Possible experimental / analytical issues: - Cherry-picking in Ch. 4: single-basin RL results are presented for "the episode that resulted in the highest reward" (Fig. 4.3 caption) rather than mean performance across training runs or held-out evaluations; this overstates policy reliability. - BO vs. GA budget fairness: comparison uses only 30 function evaluations; GA convergence typically requires many more; the comparison may structurally favor BO without establishing whether GA would eventually match BO given a larger budget. - No formal statistical tests: Table 5.1 reports mean ± SD but no p-values or confidence intervals on the BO-vs-GA comparison; statistical significance is not established. - Generalization of RL: training on specific design storms and testing on nearby storm magnitudes (Fig. 4.7) is not a true out-of-distribution test; performance on prolonged low-intensity events or back-to-back events (addressed briefly in Appendix B but described as the controller treating two events as one) reveals a fundamental limitation of the state-space design. - pystorms reproducibility: scenarios are derived from "anonymized" real-world networks — the anonymization prevents independent verification that scenarios are representative of actual system dynamics. - No safety or stability guarantees: the RL controller has no formal constraint mechanism; it could produce valve actions that cause flooding or structural stress, yet no safety layer or constraint formulation is presented.

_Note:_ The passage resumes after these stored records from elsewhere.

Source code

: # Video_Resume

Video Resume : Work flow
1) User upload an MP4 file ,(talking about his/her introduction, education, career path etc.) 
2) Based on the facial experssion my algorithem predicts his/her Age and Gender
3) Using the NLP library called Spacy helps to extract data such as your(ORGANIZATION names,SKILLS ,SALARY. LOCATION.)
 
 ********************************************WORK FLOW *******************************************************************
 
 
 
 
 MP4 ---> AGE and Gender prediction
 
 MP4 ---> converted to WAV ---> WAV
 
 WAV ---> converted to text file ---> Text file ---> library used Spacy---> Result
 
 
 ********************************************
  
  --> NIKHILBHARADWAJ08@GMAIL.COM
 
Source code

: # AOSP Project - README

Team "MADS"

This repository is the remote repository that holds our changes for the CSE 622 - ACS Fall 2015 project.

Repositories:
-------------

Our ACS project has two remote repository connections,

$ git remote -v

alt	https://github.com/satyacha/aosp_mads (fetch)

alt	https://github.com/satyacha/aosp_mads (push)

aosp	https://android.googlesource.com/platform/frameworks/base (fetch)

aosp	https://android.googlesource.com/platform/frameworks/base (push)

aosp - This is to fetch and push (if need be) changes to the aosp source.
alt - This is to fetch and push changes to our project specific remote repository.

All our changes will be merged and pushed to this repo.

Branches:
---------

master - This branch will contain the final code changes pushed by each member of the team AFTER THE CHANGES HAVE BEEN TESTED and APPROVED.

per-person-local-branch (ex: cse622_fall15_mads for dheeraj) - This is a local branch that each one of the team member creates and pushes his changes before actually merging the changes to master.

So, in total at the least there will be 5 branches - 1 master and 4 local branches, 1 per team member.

Ideas for future work: - Deploy trained RL or BO controllers on the Ann Arbor sensor-actuator network (Ch. 3) and measure sim-to-real performance degradation, quantifying the fidelity gap and informing necessary re-training or domain randomization. - Formulate a constrained multi-agent RL problem where each controlled basin has a local agent sharing a global reward, enabling decentralized execution and reducing the combinatorial action space as networks scale beyond 3–4 basins. - Extend the RL/BO reward and objective functions to include water quality metrics (e.g., nitrate load reduction from Ch. 2), testing whether joint hydraulic-quality optimization degrades performance on either objective individually. - Investigate transfer learning or meta-RL across pystorms scenarios to determine whether a policy trained on one network topology generalizes to others without full retraining — a prerequisite for practical deployment at scale.

Methods

Deep Q-Learning
Bayesian Optimization
Gaussian Processes
model-predictive control
equal-filling degree algorithm
coupled hydraulic-water-quality modeling
sensor-actuator networks
genetic algorithms

Datasets

Ann Arbor wireless sensor-actuator network watershed
simulated urban stormwater network with 11 basins
combined sewer network with inflatable storage dams

Claims

Real-time coordinated control of distributed stormwater assets can achieve system-scale watershed outcomes that localized best management practices cannot guarantee.
Deep reinforcement learning can serve as a model-free algorithm for controlling stormwater networks without requiring explicit dynamical assumptions or surrogate models.
Bayesian Optimization identifies optimal pre-storm control actions more efficiently than genetic algorithms and can quantify rainfall uncertainty impacts on control decisions.
A wireless sensor-actuator network can precisely shape hydrographs at the outlet of an urban watershed through coordinated multi-site control.
The open-source pystorms library enables systematic quantitative evaluation and comparison of stormwater control algorithms across standardized scenarios.